- SOURCE
::::::::::
It's always good if you have little catchy rythyms and things to help you remember how to spell hard works like facetitious, though, hey? :lol:


----------



## Kristy_07 (Jul 3, 2010)

steve1 said:


> Not this thread in particularly, but often People are quite rude in their criticism of other peoples grammar, I think these people are both ignorant and arrogant. I understand that the nit picking you referred to when you started this thread was in jest, I just think it can discourage others from participating on the forum if they don't feel their grammar is up to scratch, or will be overly criticized, regardless of whether what they have to contribute is of interest.



I agree with you, Steve, that there's no need to be rude or pretentious when replying to others' posts. That said, I also thinks it's terrible when kids (and, unformtunately, adults) are educated by today's digital-technology standards, and can _only_ spell using abbreviated, misspelt "txt-isms". There's two sides to every coin.
::::::::::
- AIM
Can you set down, word for word, the stretch of the spelling thread above starting with "I agree with" and going on through "to every coin."?
::::::::::
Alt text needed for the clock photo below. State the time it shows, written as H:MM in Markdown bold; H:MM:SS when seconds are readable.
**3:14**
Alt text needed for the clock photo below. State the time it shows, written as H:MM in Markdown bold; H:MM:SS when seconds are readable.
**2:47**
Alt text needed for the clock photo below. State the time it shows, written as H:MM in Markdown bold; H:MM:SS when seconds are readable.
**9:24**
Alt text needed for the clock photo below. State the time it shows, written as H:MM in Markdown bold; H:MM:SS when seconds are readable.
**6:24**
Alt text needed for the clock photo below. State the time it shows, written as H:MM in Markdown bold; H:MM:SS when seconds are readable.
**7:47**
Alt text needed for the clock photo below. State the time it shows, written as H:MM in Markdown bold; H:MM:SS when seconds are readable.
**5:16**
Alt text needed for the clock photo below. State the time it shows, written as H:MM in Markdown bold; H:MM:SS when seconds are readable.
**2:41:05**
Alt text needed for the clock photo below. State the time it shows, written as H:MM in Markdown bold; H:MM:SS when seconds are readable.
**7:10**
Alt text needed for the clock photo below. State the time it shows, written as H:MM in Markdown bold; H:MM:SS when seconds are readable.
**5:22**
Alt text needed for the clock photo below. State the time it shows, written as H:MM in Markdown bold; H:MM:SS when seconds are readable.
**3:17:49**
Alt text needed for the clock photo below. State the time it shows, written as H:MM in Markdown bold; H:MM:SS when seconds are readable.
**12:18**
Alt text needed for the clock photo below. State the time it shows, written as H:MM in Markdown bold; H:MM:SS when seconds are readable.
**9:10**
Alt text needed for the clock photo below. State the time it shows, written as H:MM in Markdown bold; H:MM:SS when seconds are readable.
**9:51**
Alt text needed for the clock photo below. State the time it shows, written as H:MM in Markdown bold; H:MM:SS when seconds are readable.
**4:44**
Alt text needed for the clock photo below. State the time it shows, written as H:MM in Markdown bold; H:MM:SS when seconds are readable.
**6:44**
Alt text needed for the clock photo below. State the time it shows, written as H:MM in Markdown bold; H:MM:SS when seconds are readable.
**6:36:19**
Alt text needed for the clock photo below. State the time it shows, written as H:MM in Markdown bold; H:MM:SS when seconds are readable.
::::::::::
- CORRECT RESULT
I agree with you, Steve, that there's no need to be rude or pretentious when replying to others' posts. That said, I also thinks it's terrible when kids (and, unformtunately, adults) are educated by today's digital-technology standards, and can _only_ spell using abbreviated, misspelt "txt-isms". There's two sides to every coin.